Florham Park-based Celularity Inc., a regenerative and cellular medicine company, said Feb. 10 it was in receipt of $12.2 million in net cash proceeds from the sale of about $126.3 million of its unused New Jersey net operating losses (NOLs) and $1.9 million of unused New Jersey research and development (R&D) tax credits.
The NOLs and R&D tax credits sale was administered through New Jersey’s Technology Business Tax Certificate Transfer Program, which enables qualified New Jersey-based technology and life science companies to sell their New Jersey NOLs and R&D tax credits for cash to buyers who buy and apply the credits to reduce taxable income.
The program is operated by the New Jersey Economic Development Authority, which serves as the State’s principal agency for driving economic growth.
“The funds Celularity received under this program provide non-dilutive, tax-free capital that strengthens our balance sheet and enhances liquidity as well as supports disciplined capital allocation to commercial opportunities for our GMP-level stem cell and other cell therapies and regenerative medicine programs, all targeting longevity and the preservation of human performance,” said Dr.

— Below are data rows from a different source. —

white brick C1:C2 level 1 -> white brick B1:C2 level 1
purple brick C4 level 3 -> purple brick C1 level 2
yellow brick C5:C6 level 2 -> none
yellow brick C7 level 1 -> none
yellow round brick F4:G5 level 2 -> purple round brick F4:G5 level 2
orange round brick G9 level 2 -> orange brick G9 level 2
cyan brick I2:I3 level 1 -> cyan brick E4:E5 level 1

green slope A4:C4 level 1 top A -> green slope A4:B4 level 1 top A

Robert J. Hariri, chairman and chief executive officer of Celularity. “We are grateful to the New Jersey Economic Development Authority for their assistance in administering this valuable program supporting technology companies like Celularity.”
Celularity Inc. is a publicly traded regenerative and aging-related cellular medicine company developing, manufacturing, and commercializing advanced biomaterial products and allogeneic and autologous cell therapies, all derived from the postpartum placenta. The company believes that by harnessing the placenta’s unique biology and ready availability, it can develop therapeutic solutions that address needs for effective, accessible, and affordable therapies that target fundamental aging mechanisms such as cellular senescence, age-related chronic inflammation and tissue degeneration.

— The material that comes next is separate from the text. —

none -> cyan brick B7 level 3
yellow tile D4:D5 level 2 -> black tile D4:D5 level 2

The Technology Business Tax Certificate Transfer Program enables approved technology and biotechnology businesses with net operating losses to sell their unused net operating loss carryover (NOL) and unused research and development tax credits for at least 80% of the value of the tax benefits to a profitable corporate taxpayer in New Jersey that is not an affiliated business. This allows technology and biotechnology businesses with net operating losses to turn their tax losses and credits into cash to buy equipment or facilities, or for other allowable expenditures.
The New Jersey Economic Development Authority determines eligibility, and the New Jersey Division of Taxation determines the value of the tax benefits.